No centro da especulação vivida ao longo dos últimos meses parece estar a questão das condições de trabalho nos campos de algodão na região de Xinjiang. No final do ano passado, uma investigação da BBC denunciou práticas de trabalho forçado e discriminação étnica, conduzidas pelo governo de Pequim sobre o povo uigur, para manter a produção de algodão na região chinesa, que representa cerca de 20% da produção mundial.

O caso levou várias marcas internacionais, como a H&M e a Nike, a decretarem um boicote ao algodão chinês. “O caso teve um eco muito grande a nível internacional, sobretudo nas redes sociais, e as marcas começam a pedir certificações de que o algodão das suas peças não é produzido lá”, confirma Paulo Melo.

A situação conduziu a uma escalada de preços nos vários produtores internacionais, com os produtores chineses a procurarem comprar também algodão noutros mercados, como a Índia ou a Turquia. A Cotton Corporation of India afirma ter já registado um dos melhores anos em termos de vendas, com 80% da última colheita já comercializada e aumentos de 5% ao mês. No Brasil os relatos também apontam vendas expressivas a preços acima da média.

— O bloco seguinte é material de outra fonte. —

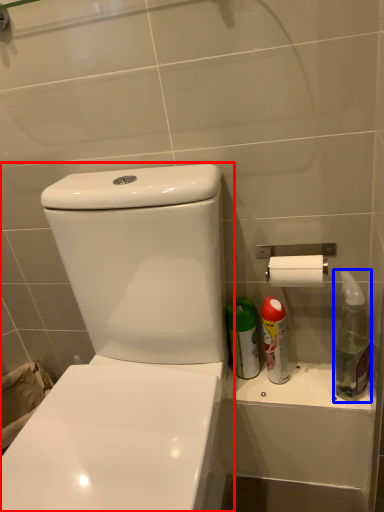
Question: Which object appears closest to the camera in this image, toilet (highlighted by a red box) or cleaning product (highlighted by a blue box)?

Choices:
 (A) toilet
 (B) cleaning product

Answer: (A)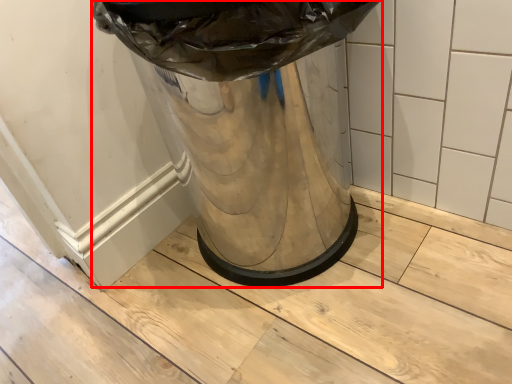
Question: Considering the relative positions of waste container (annotated by the red box) and tile in the image provided, where is waste container (annotated by the red box) located with respect to the staircase?

Choices:
 (A) right
 (B) left

Answer: (B)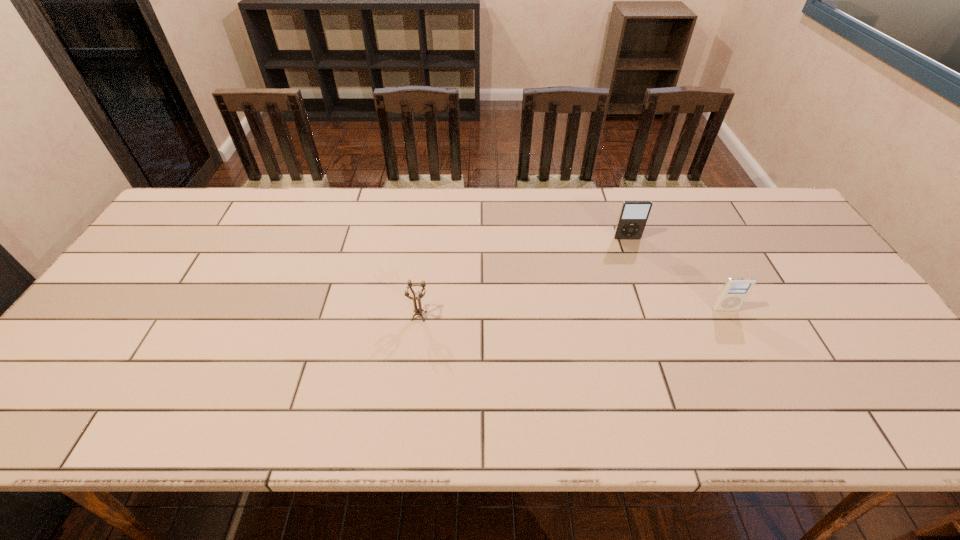
You are a GUI agent. You are given a task and a screenshot of the screen. Output one action in this format:
    pyautogui.click(x=<x>, y=<y>)
    Task: Click on the vacant space at the left edge of the desktop
    The height and width of the screenshot is (540, 960).
    Given the screenshot: What is the action you would take?
    pyautogui.click(x=163, y=307)

Identify the location of vacant space at the far right corner of the desktop. The height and width of the screenshot is (540, 960). (744, 230).

Image resolution: width=960 pixels, height=540 pixels. Find the location of `vacant space at the near right corner`. vacant space at the near right corner is located at coordinates (893, 418).

Find the location of a particular element. free spot between the right iPod and the leftmost object is located at coordinates (572, 313).

Where is `free space between the rightmost object and the candle holder`? Image resolution: width=960 pixels, height=540 pixels. free space between the rightmost object and the candle holder is located at coordinates (572, 313).

The width and height of the screenshot is (960, 540). What are the coordinates of `blank region between the leftmost object and the farthest object` in the screenshot? It's located at (523, 277).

Para as empresas portuguesas, a escassez de matéria-prima pode tornar-se um problema adicional, num momento de retoma da atividade. “Vivem-se atrasos de meses nas entregas, e para além do algodão há também uma escassez na viscose e noutros filamentos. E é expectável que a situação de dificuldade se mantenha até ao final do ano”, afirma o administrador do grupo têxtil português Somelos.